REQUESTS:
(1) From the term sheet article below, reproduce word for word the part that opens with the words containing "From Handshake to" and closes with "your funding journey.".
(2) List every sentence of the paragraph under the heading "The Term Sheet: Setting the Stage" in the term sheet article below, one per line.
(3) According to the term sheet article below, which clauses are named as exceptions to a term sheet being generally non-binding?
## BEGIN DOCUMENT EXCERPT
From Handshake to Binding Contract: Understanding Termsheets and Shareholder Agreements

For founders navigating their first institutional funding round, the journey from a verbal commitment to a closed deal can feel like traversing a legal maze. At the heart of this journey lie two critical documents: the Term Sheet and the Shareholders' Agreement (SHA). While both documents cover similar ground, they serve distinctly different purposes and carry different legal weights in your funding journey.

The Term Sheet: Setting the Stage

Think of a term sheet as the architectural blueprint of your deal. It outlines the key commercial and legal terms that will govern the investment, but in a relatively concise, high-level format. While generally non-binding (except for specific clauses like confidentiality and exclusivity), the term sheet serves as the foundation for all definitive agreements that follow.
## END DOCUMENT EXCERPT
## BEGIN RECORD EXCERPTS
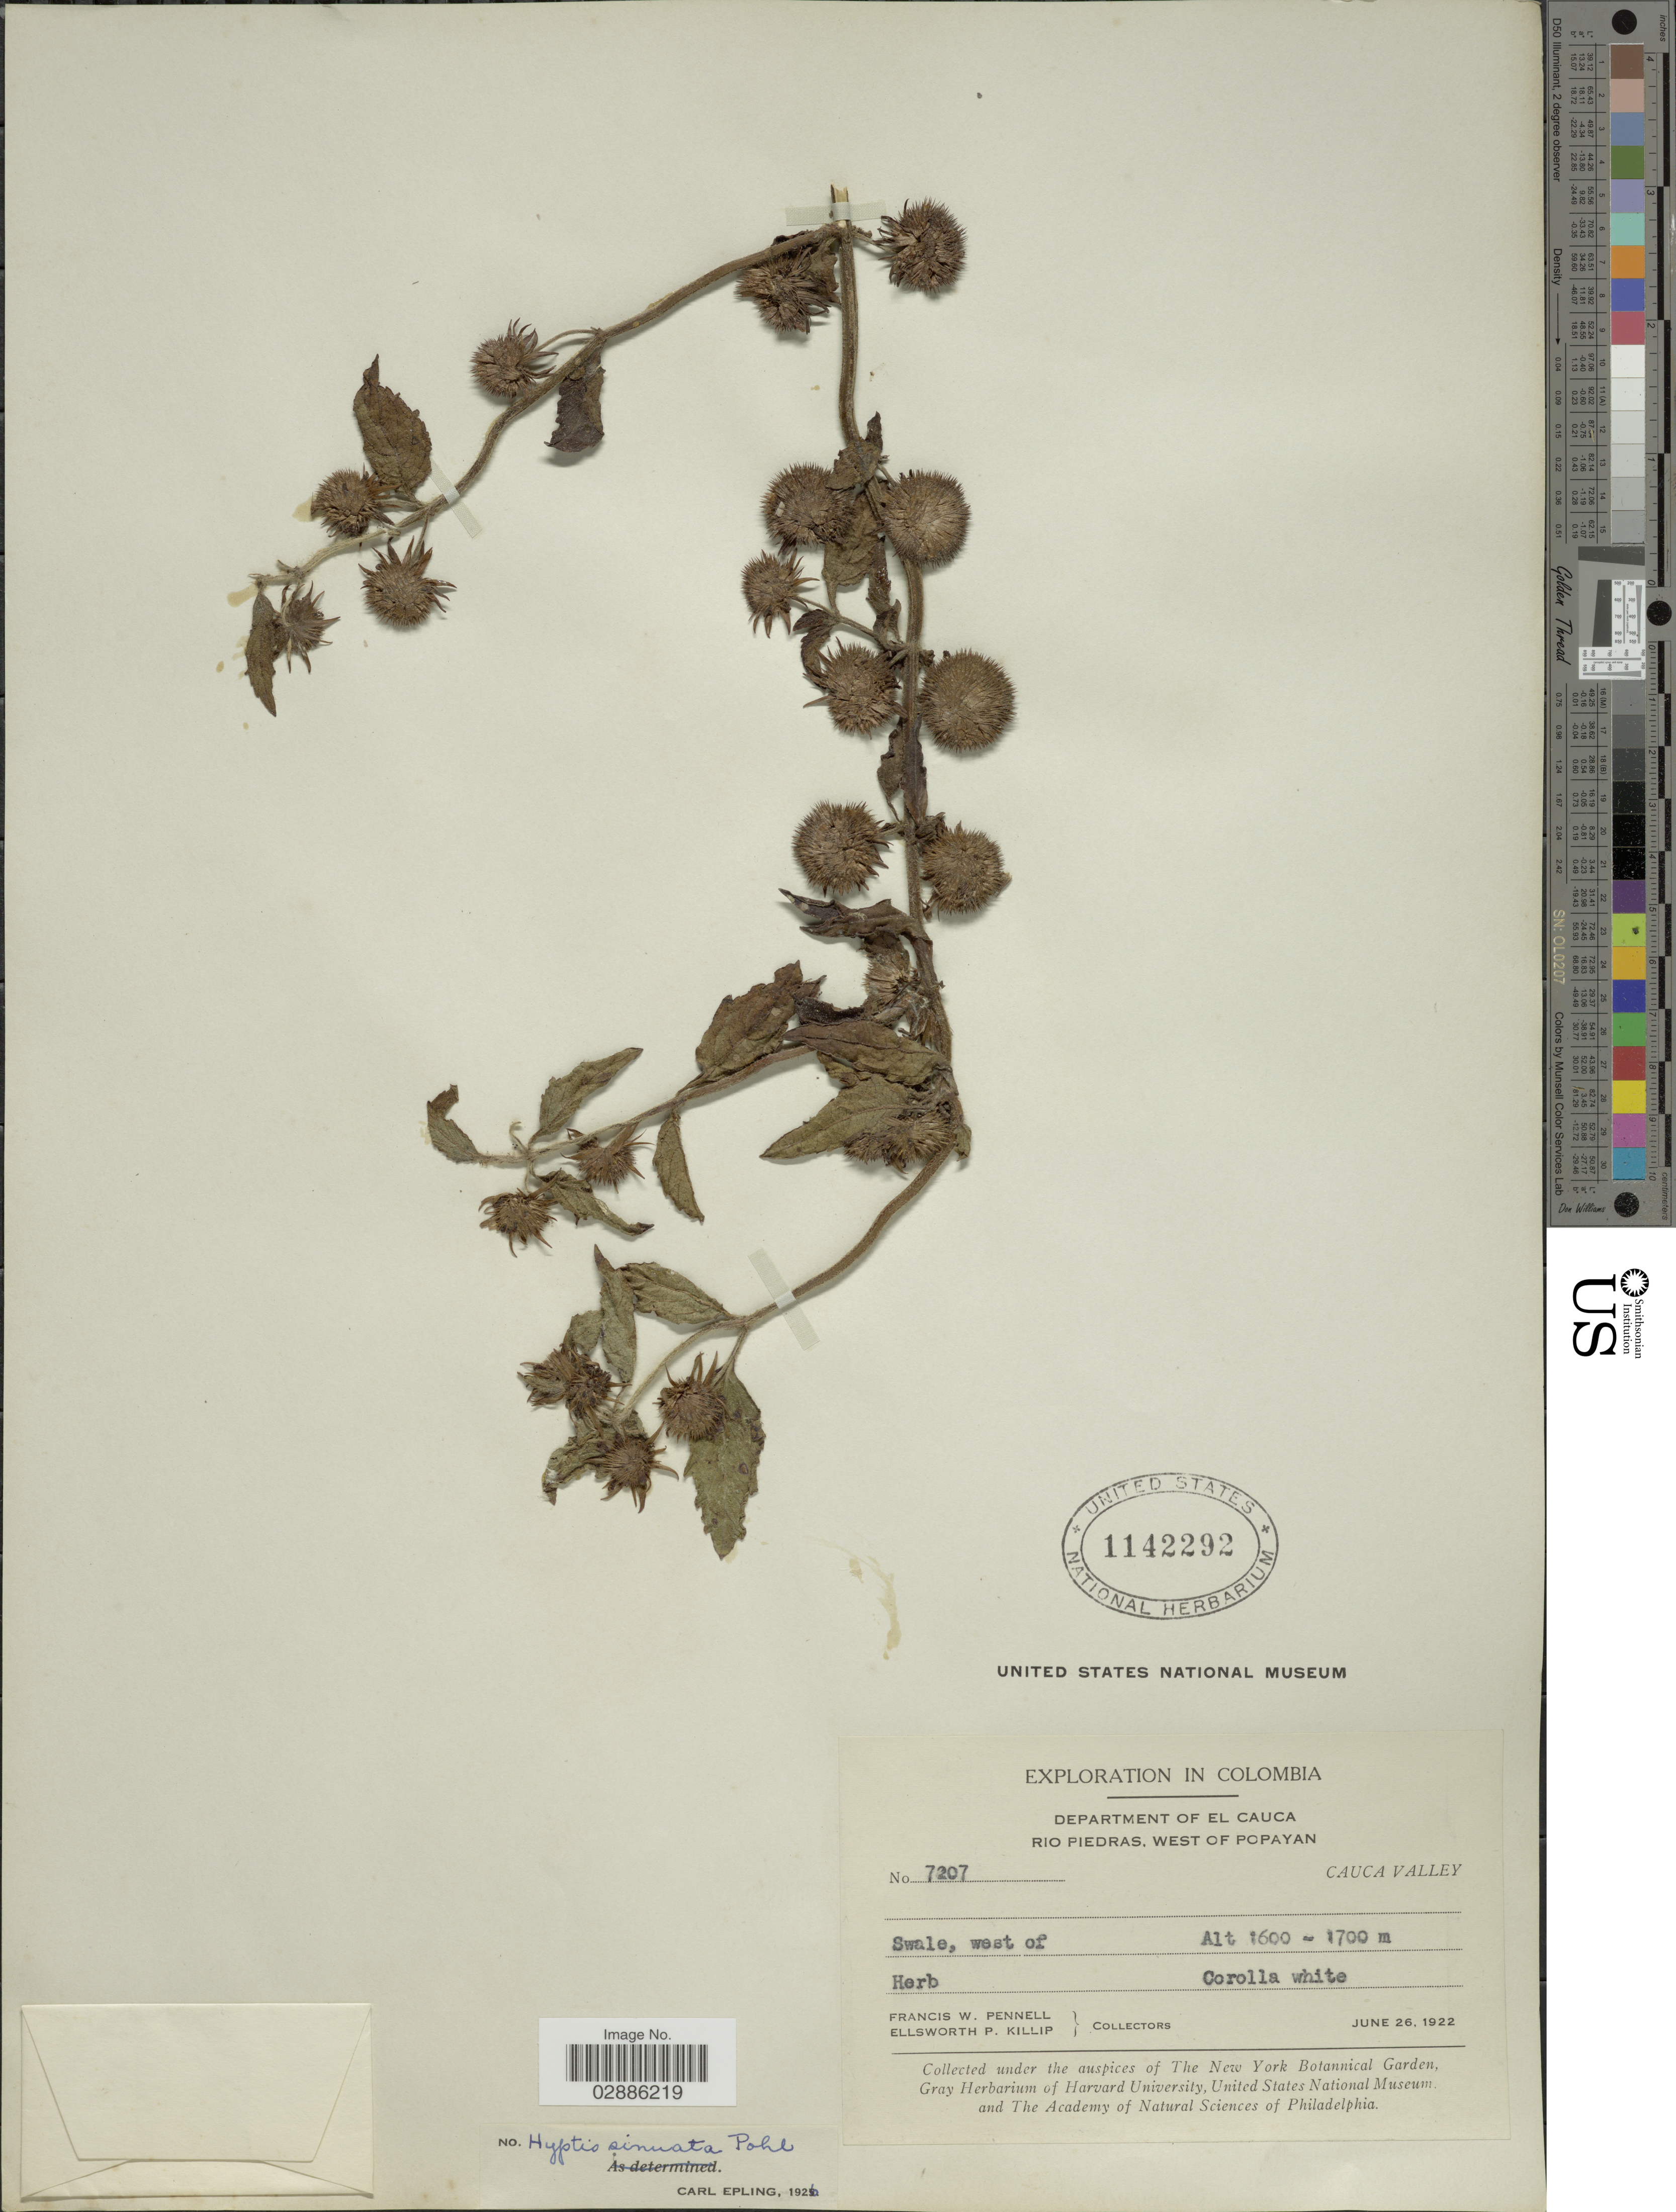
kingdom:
## END RECORD EXCERPTS
## BEGIN RECORD EXCERPTS
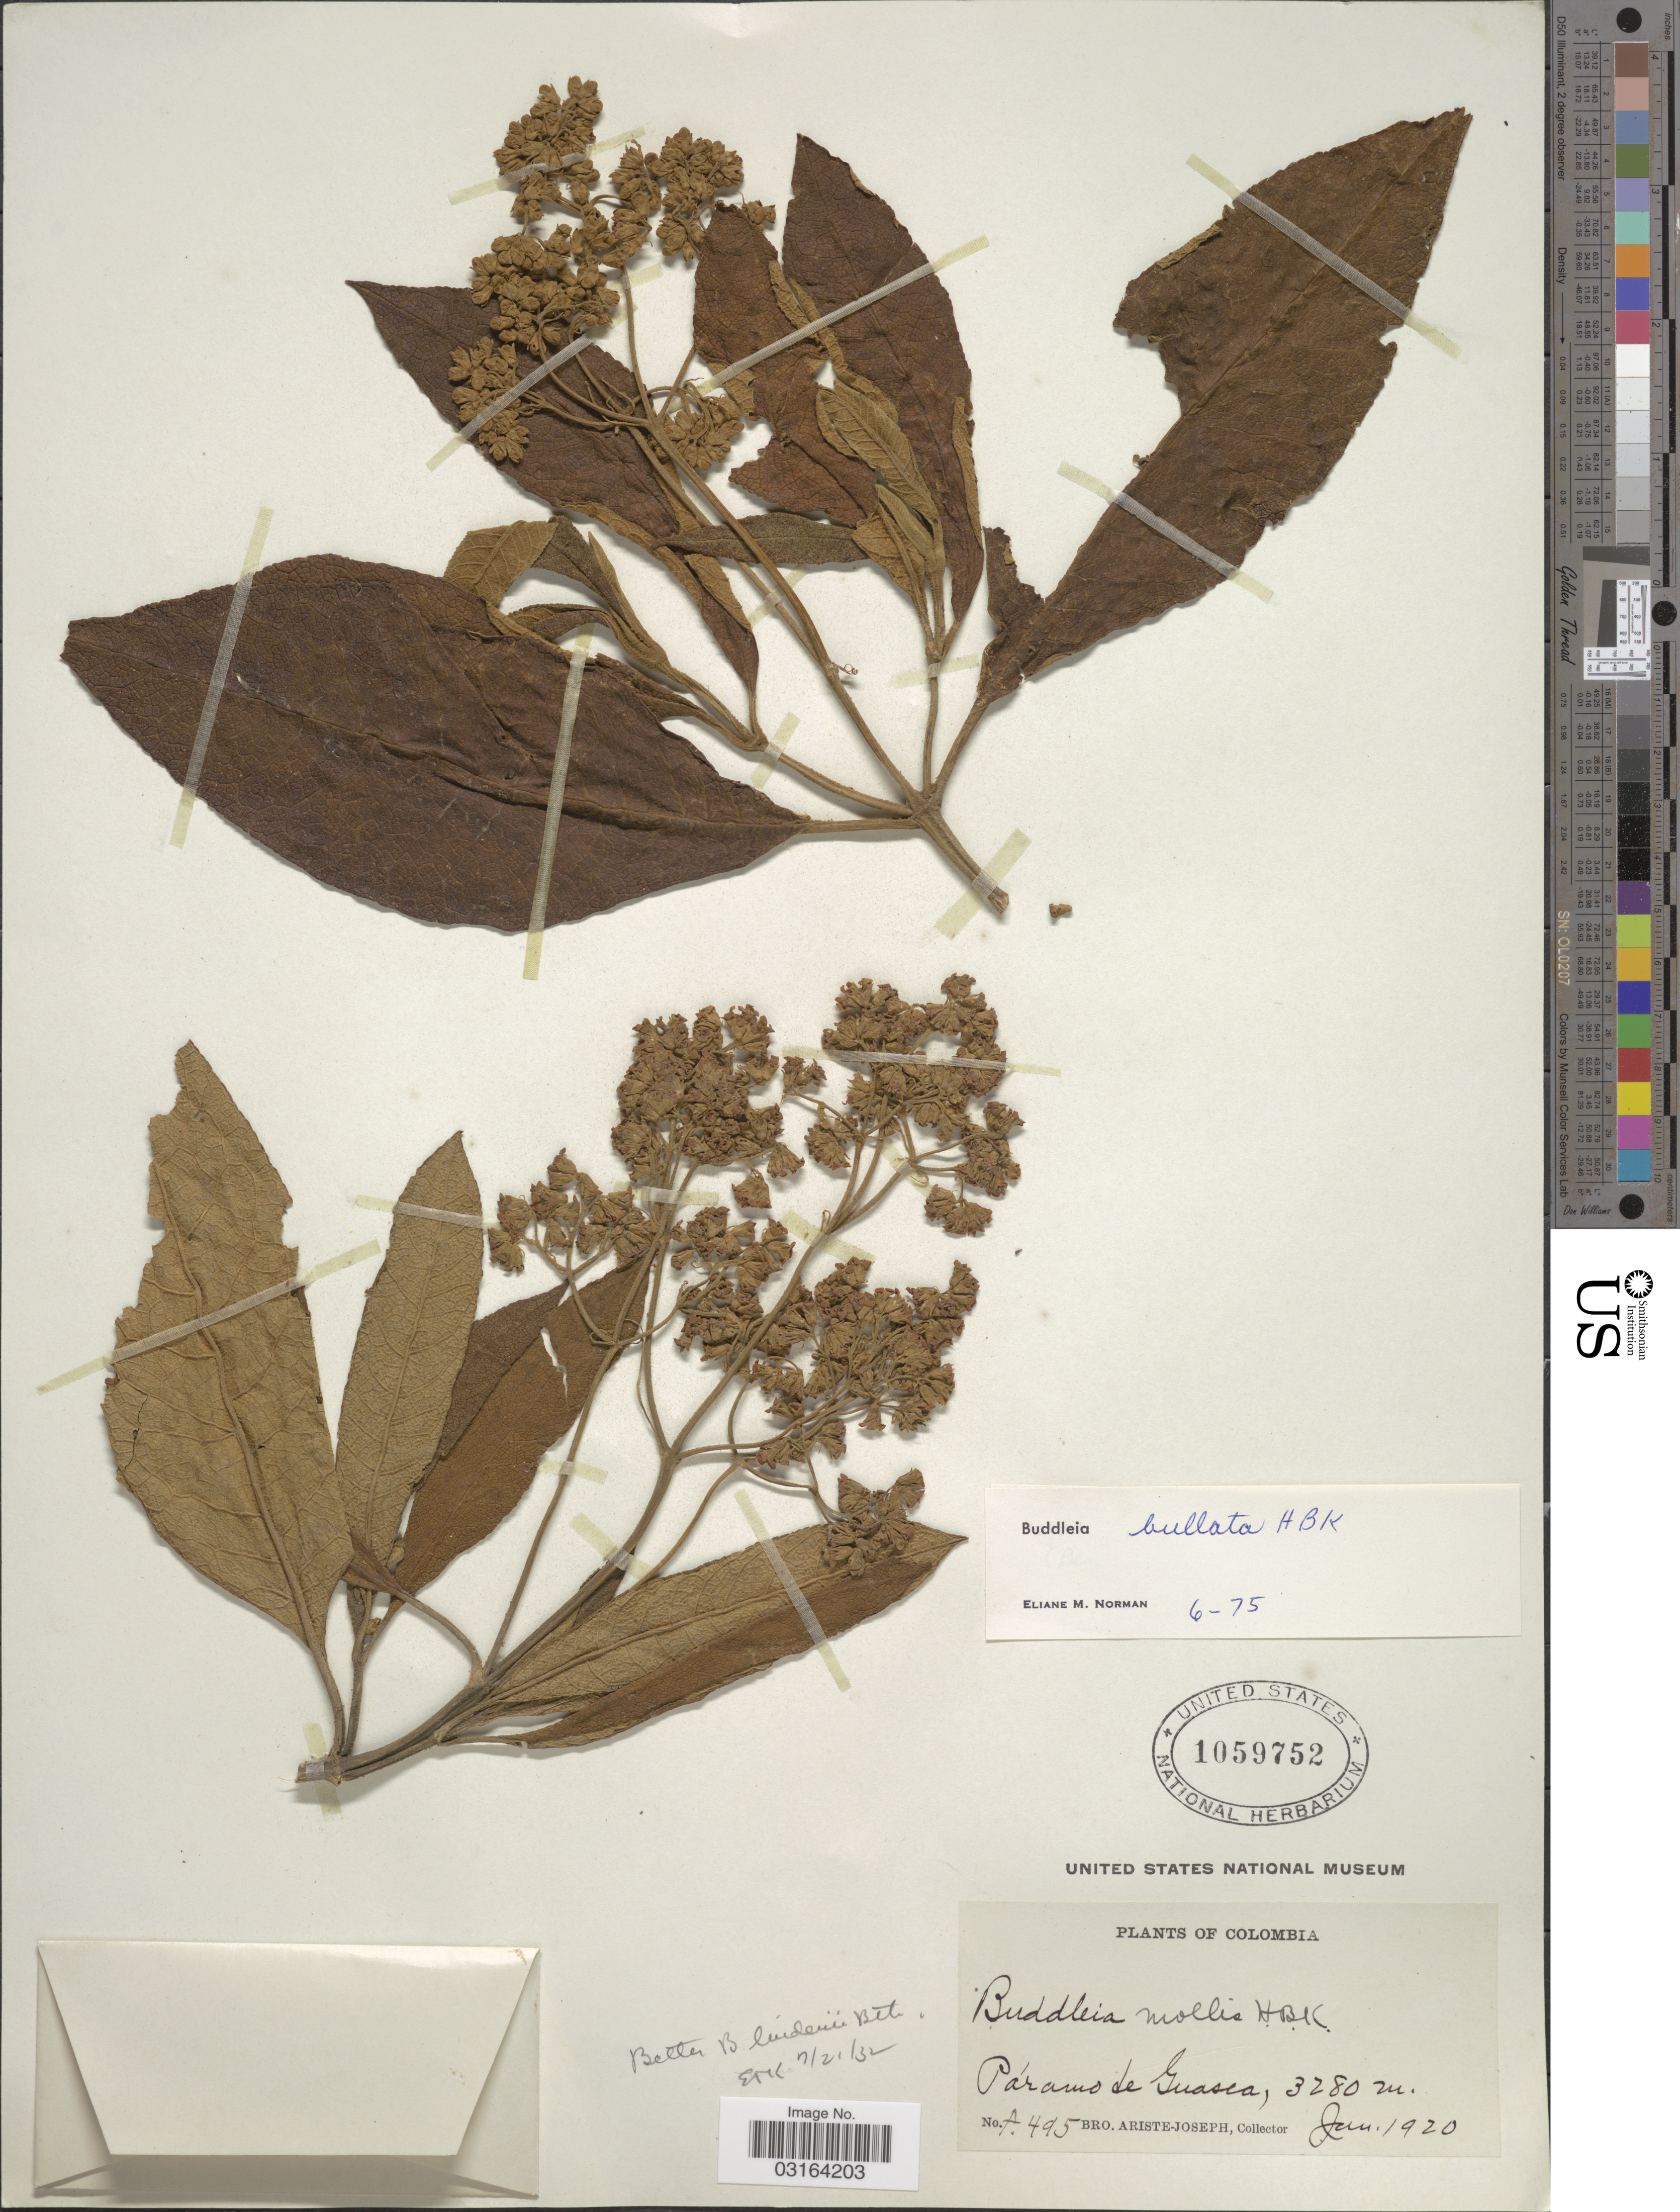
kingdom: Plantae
## END RECORD EXCERPTS
ANSWERS TO EACH TASK:
(1)
From Handshake to Binding Contract: Understanding Termsheets and Shareholder Agreements

For founders navigating their first institutional funding round, the journey from a verbal commitment to a closed deal can feel like traversing a legal maze. At the heart of this journey lie two critical documents: the Term Sheet and the Shareholders' Agreement (SHA). While both documents cover similar ground, they serve distinctly different purposes and carry different legal weights in your funding journey.

(2)
Think of a term sheet as the architectural blueprint of your deal.
It outlines the key commercial and legal terms that will govern the investment, but in a relatively concise, high-level format.
While generally non-binding (except for specific clauses like confidentiality and exclusivity), the term sheet serves as the foundation for all definitive agreements that follow.

(3) Confidentiality and exclusivity.